Question du jour : le statut de la République dans la France actuelle !
Une question se pose : quel est, dans la France d’aujourd’hui, le statut de la République, des valeurs républicaines, des républicains eux-mêmes ? Superficielle ou profonde, artificielle ou pertinente, cette question se pose pour ainsi dire d’elle-même si l’on écoute les déclarations des hommes politiques – surtout ceux qui exercent le pouvoir, mais aussi les autres - si l’on suit les débats, si on lit la presse.
Pourquoi vient-elle à l’esprit, aujourd’hui plus qu’hier, cette question apparemment inactuelle ? Tout simplement parce que l’ensemble des tenants du Système (politiciens, journalistes, intellectuels) s’expriment en ce moment exactement comme si la République était en danger, comme la Patrie l’avait été et comme on l’avait écrit sur les drapeaux, en juillet 1792 qui devait ouvrir la Terreur. Cris d’alarmes, appels à la Résistance, exhortations à l’union des républicains, comme au temps de Gambetta, vibrants plaidoyers pour la défense des valeurs républicaines menacées (Liberté, Egalité, Fraternité, bien-sûr ; mais aussi démocratie, Droits de l’Homme, laïcité, parité, quoi encore ?) : tout cela fait désormais partie du rituel du Régime.
Est-ce à dire qu’après presque un siècle et demi, ce bloc politico-idéologique qu’aucune force sérieuse ne conteste, ne s’identifie pas vraiment à la France, qu’il se considère lui-même, réagit, comme une communauté minoritaire et s’exprime, continuellement, comme un camp retranché (un camp des saints ?) assiégé de toutes parts ?
Il ne nous déplairait pas que la République et ses valeurs soient menacées, autrement que par elle-même. Mais de menaces réelles qui lui soient extérieures, qui visent à la renverser, nous ne voyons pas trace. La République, comme l’Union Soviétique des années 1980 et 90, est menacée d’effondrement sur elle-même, non par des adversaires, résolus à l’abattre !

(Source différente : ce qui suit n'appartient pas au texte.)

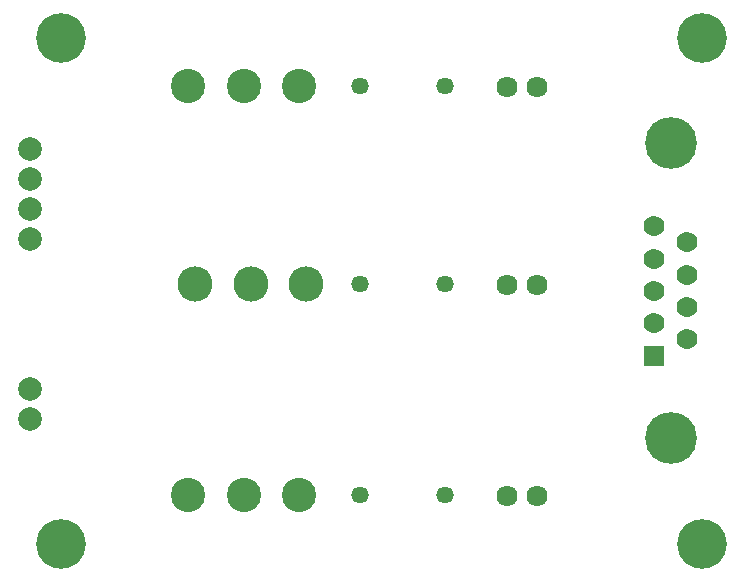
<source format=gbr>
G04 EAGLE Gerber RS-274X export*
G75*
%MOMM*%
%FSLAX34Y34*%
%LPD*%
%INSoldermask Top*%
%IPPOS*%
%AMOC8*
5,1,8,0,0,1.08239X$1,22.5*%
G01*
G04 Define Apertures*
%ADD10C,4.203200*%
%ADD11R,1.763200X1.763200*%
%ADD12C,1.763200*%
%ADD13C,4.389200*%
%ADD14C,2.003200*%
%ADD15C,2.903200*%
%ADD16C,1.784200*%
%ADD17C,1.463200*%
%ADD18C,2.978200*%
D10*
X35400Y469900D03*
X35400Y41600D03*
X578800Y41600D03*
X578800Y469900D03*
D11*
X537640Y201300D03*
D12*
X537640Y228700D03*
X537640Y256100D03*
X537640Y283500D03*
X537640Y310900D03*
X566040Y215000D03*
X566040Y242400D03*
X566040Y269800D03*
X566040Y297200D03*
D13*
X551840Y381100D03*
X551840Y131200D03*
D14*
X9363Y173200D03*
X9186Y147801D03*
X9160Y376400D03*
X9160Y300200D03*
X9160Y325600D03*
X9160Y351000D03*
D15*
X237470Y429536D03*
X190470Y429536D03*
X143470Y429536D03*
X237470Y83360D03*
X190470Y83360D03*
X143470Y83360D03*
D16*
X413700Y82637D03*
X439100Y82637D03*
D17*
X288600Y429536D03*
X361000Y429536D03*
X288600Y262100D03*
X361000Y262100D03*
X288600Y83360D03*
X361000Y83360D03*
D16*
X413700Y261377D03*
X439100Y261377D03*
X413700Y428813D03*
X439100Y428813D03*
D18*
X149438Y262100D03*
X196438Y262100D03*
X243438Y262100D03*
M02*

</source>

Qu’est-ce que tout cela signifie ? Superficiellement, sans-doute, que l’on redoute, ou que l’on fait semblant de redouter le Front National. Pourtant, ce parti politique, contre qui l’on bat le rappel des républicains, ne conteste ni la République ni la démocratie et François Hollande comme Nicolas Sarkozy comptent bien, l’un comme l’autre ou leurs pareils, sur Marine Le Pen, pour être élus, au second tour de la présidentielle de 2017. Plus profondément, ce tintamarre alarmiste peut signifier aussi que la République ne s’est jamais ni réellement ni tout à fait installée en France ; que le charme séculaire de la monarchie, selon Jaurès, n’y a jamais été tout à fait rompu ; que l’on y revient toujours, comme simple nostalgie ou, pour quelques-uns, comme espérance ; qu’un siècle et demi ou deux n’abolissent pas si aisément qu’on le croit ce qu’ont fait dix ou quinze siècles, qui furent des siècles fondateurs; que l’Histoire dure longtemps, qu’elle est un élément fort du présent ; que l’on n’adopte pas sans réticences ni retours un régime tout entier bâti contre elle ; que la tendance à remonter à son origine, à son principe, et, en quelque façon, à ses princes, n’a jamais tout à fait quitté le peuple français.